Tag: gcc

Vector

An vector is very similar to a array, in that it is able to store data within one variable name. The main difference is that a vector is more of a class structure that allows you do to different tasks to it and also it acts similar to a stack FIFO (First In First Out) theory.

Here is SGI vector functions (SGI Vectors)

The vector allows for a dynamic approach of creating and inserting data onto a seemless endless array of data. When a new element is placed onto the vector (push_back), this creates a new block of memory associated with the vector and the value is attached (you can only attached the value the same as the initial setup of the vector, an vector is able to use classes, variables etc to push/pop of the vector/stack).

This is the example code

#include <iostream>
#include <vector>
 
using namespace std;
 
int main()
{
       // create a vector of intergers
       vector<int> vectorInt;
       // push_back, inserts onto the top of the list values
       vectorInt.push_back(2);              // insert 2
       vectorInt.push_back(3);              // insert 3
 
       // a iterator is basically a type of object that can reference part of the vector
       vector<int>::iterator iteratorInt;
 
       // display all of the emplements inside the vector
       for (iteratorInt = vectorInt.begin(); iteratorInt != vectorInt.end(); iteratorInt++)
       {
              cout << *iteratorInt << "\n";              // display what the iterator pointers to 
       }
       // display the size of a vector 
       cout << "size = " << vectorInt.size() << "\n";
 
       // the capacity = how big the vector is, since there has been no pull/remove/erase from the vector
       // then it is the same size.
       cout << "capacity = " << vectorInt.capacity() << "\n";
 
       cout << "Last element " << (int)vectorInt.back() << "\n";              // the last element
       vectorInt.pop_back();                            // delete the last element
       cout << "Last element " << (int)vectorInt.back() << "\n";              // the last element now
 
       cout << "capacity = " << vectorInt.capacity() << "\n";       // capacity is still 2
       cout << "size = " << vectorInt.size() << "\n";              // but the size is 1
 
       cout << "max size = " << vectorInt.max_size() << "\n";       
       return 0;
}

if you save the code as vectorcpp.cpp, then compile and run, the output will be 

2
3
size = 2
capacity = 2
Last element 3
Last element 2
capacity = 2
size = 1
max size = 1073741823

and as you can see the with removing the last element from the list (number 3), the size of the vector is reduced, but the capacity is the same since that is how much had been assigned to the vector.

● **Exercise data**:

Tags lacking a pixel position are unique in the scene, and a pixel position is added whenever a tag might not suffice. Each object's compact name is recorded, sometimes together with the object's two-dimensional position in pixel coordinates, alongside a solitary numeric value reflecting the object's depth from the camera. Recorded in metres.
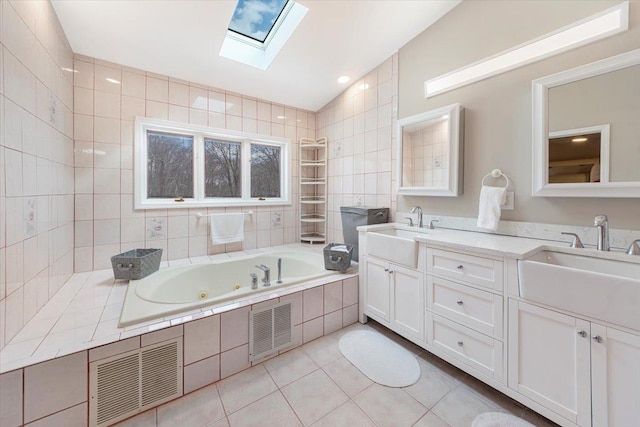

● **List of tasks**:
1. Print the part of the vector tutorial between "An vector is very" and "of the vector/stack).", inclusive.
2. What file name does the vector tutorial suggest for saving the example code?
Work only from the vector tutorial.

● **Task-by-task solutions**:
1.
An vector is very similar to a array, in that it is able to store data within one variable name. The main difference is that a vector is more of a class structure that allows you do to different tasks to it and also it acts similar to a stack FIFO (First In First Out) theory.

Here is SGI vector functions (SGI Vectors)

The vector allows for a dynamic approach of creating and inserting data onto a seemless endless array of data. When a new element is placed onto the vector (push_back), this creates a new block of memory associated with the vector and the value is attached (you can only attached the value the same as the initial setup of the vector, an vector is able to use classes, variables etc to push/pop of the vector/stack).

2. vectorcpp.cpp